[Opening GIVEN RECORDS section]
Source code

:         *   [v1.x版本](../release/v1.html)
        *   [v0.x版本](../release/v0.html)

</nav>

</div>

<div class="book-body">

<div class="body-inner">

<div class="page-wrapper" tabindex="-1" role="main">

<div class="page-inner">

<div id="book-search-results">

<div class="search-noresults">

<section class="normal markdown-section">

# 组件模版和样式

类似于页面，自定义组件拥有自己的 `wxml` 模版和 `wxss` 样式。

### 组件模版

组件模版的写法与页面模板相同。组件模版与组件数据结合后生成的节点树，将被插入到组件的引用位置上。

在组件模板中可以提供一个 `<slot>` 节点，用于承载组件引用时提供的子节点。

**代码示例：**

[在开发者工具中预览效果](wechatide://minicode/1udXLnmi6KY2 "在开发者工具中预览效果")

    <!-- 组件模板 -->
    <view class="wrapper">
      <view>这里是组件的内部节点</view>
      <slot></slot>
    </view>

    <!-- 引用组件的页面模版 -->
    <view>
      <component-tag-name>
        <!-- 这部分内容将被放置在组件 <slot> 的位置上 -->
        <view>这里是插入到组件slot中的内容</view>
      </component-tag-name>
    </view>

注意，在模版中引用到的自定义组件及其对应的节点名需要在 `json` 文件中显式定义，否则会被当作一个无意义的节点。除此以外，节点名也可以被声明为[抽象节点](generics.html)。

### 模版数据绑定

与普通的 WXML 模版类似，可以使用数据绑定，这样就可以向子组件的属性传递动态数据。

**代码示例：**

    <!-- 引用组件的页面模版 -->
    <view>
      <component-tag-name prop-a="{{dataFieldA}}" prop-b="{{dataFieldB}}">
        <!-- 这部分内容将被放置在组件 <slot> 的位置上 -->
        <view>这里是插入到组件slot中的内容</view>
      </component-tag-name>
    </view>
[Closing GIVEN RECORDS section]
BRIEF → Update the records so that every "component-tag-name" reads "my-component", with nothing else changed.

RESULT →
Source code

:         *   [v1.x版本](../release/v1.html)
        *   [v0.x版本](../release/v0.html)

</nav>

</div>

<div class="book-body">

<div class="body-inner">

<div class="page-wrapper" tabindex="-1" role="main">

<div class="page-inner">

<div id="book-search-results">

<div class="search-noresults">

<section class="normal markdown-section">

# 组件模版和样式

类似于页面，自定义组件拥有自己的 `wxml` 模版和 `wxss` 样式。

### 组件模版

组件模版的写法与页面模板相同。组件模版与组件数据结合后生成的节点树，将被插入到组件的引用位置上。

在组件模板中可以提供一个 `<slot>` 节点，用于承载组件引用时提供的子节点。

**代码示例：**

[在开发者工具中预览效果](wechatide://minicode/1udXLnmi6KY2 "在开发者工具中预览效果")

    <!-- 组件模板 -->
    <view class="wrapper">
      <view>这里是组件的内部节点</view>
      <slot></slot>
    </view>

    <!-- 引用组件的页面模版 -->
    <view>
      <my-component>
        <!-- 这部分内容将被放置在组件 <slot> 的位置上 -->
        <view>这里是插入到组件slot中的内容</view>
      </my-component>
    </view>

注意，在模版中引用到的自定义组件及其对应的节点名需要在 `json` 文件中显式定义，否则会被当作一个无意义的节点。除此以外，节点名也可以被声明为[抽象节点](generics.html)。

### 模版数据绑定

与普通的 WXML 模版类似，可以使用数据绑定，这样就可以向子组件的属性传递动态数据。

**代码示例：**

    <!-- 引用组件的页面模版 -->
    <view>
      <my-component prop-a="{{dataFieldA}}" prop-b="{{dataFieldB}}">
        <!-- 这部分内容将被放置在组件 <slot> 的位置上 -->
        <view>这里是插入到组件slot中的内容</view>
      </my-component>
    </view>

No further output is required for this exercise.